-- START OF ARTICLE --
🤖🎬 YouTube Audio-to-Text Transcription 🎧📝

A sophisticated and user-friendly automation that downloads audio from YouTube videos, transcribes the content into text, detects the language of the transcribed text, and saves the transcription to a text file. Save time, effort, and resources by harnessing cutting-edge technology to streamline the transcription process.

Description

This script is designed to facilitate the transcription of YouTube videos into text format. It eliminates the need for time-consuming manual transcription by automating the process through a series of well-defined steps. The user-friendly interface allows users to input a YouTube video URL, which is then processed to extract the audio, convert it into text, and save the transcription as a text file. This efficient and convenient solution is ideal for those who require quick and accurate transcriptions for various purposes, such as research, content creation, or accessibility.

Key Features

User-friendly: Designed for ease of use, the script prompts users to enter a YouTube video URL, minimizing the need for complicated setup processes.
Efficient Audio Extraction: The script utilizes the pytubefix library to effectively filter and download the audio stream from the specified YouTube video.
-- END OF ARTICLE --
-- START OF ENTRIES SUPPLIED --
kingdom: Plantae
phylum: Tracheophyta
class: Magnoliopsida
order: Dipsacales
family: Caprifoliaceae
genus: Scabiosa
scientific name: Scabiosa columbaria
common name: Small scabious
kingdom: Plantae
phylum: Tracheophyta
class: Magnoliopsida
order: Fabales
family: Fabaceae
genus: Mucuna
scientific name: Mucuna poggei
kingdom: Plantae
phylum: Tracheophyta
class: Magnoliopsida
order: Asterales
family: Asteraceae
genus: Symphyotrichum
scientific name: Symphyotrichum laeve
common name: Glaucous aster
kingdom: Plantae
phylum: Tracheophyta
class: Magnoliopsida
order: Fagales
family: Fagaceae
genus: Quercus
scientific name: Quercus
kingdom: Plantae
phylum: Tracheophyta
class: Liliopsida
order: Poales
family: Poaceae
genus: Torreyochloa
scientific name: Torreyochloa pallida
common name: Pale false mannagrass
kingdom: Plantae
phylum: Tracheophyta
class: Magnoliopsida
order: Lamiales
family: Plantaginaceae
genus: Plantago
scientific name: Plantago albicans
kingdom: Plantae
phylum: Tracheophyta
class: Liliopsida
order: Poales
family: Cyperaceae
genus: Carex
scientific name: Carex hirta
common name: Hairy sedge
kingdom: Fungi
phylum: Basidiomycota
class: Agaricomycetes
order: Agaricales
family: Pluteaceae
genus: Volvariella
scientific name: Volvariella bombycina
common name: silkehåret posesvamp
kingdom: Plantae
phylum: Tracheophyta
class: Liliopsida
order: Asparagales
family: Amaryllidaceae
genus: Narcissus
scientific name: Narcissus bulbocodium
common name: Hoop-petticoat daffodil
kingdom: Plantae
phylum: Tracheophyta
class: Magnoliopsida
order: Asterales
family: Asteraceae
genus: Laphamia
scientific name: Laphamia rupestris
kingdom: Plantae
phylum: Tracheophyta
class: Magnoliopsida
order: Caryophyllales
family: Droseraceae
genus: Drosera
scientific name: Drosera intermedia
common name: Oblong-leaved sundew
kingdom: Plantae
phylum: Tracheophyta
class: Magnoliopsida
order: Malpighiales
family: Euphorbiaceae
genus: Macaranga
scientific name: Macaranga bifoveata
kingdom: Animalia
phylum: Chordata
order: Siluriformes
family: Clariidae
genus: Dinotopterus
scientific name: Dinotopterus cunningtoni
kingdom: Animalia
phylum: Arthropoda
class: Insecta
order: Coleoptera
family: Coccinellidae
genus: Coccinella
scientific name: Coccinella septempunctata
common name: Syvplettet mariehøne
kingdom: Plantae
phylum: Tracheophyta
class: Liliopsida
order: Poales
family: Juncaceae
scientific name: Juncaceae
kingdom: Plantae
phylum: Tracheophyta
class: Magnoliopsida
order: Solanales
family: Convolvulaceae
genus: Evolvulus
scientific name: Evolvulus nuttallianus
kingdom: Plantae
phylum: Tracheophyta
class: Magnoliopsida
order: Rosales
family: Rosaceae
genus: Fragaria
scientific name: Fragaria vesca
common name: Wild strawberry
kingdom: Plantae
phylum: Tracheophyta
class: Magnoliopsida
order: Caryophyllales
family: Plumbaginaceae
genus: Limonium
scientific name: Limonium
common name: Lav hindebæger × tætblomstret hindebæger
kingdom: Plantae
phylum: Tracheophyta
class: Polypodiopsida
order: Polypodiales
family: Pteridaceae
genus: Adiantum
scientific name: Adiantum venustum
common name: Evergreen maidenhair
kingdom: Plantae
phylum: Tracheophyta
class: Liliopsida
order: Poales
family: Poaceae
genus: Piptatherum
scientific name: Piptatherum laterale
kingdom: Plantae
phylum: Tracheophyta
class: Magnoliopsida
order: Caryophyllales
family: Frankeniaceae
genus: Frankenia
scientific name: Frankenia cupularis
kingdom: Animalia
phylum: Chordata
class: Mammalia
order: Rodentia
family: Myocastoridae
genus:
-- END OF ENTRIES SUPPLIED --
SET PROBLEM: Reproduce the passage of the YouTube transcription text from "User-friendly: Designed for" up to and including "specified YouTube video.".

TASK ANSWER:
User-friendly: Designed for ease of use, the script prompts users to enter a YouTube video URL, minimizing the need for complicated setup processes.
Efficient Audio Extraction: The script utilizes the pytubefix library to effectively filter and download the audio stream from the specified YouTube video.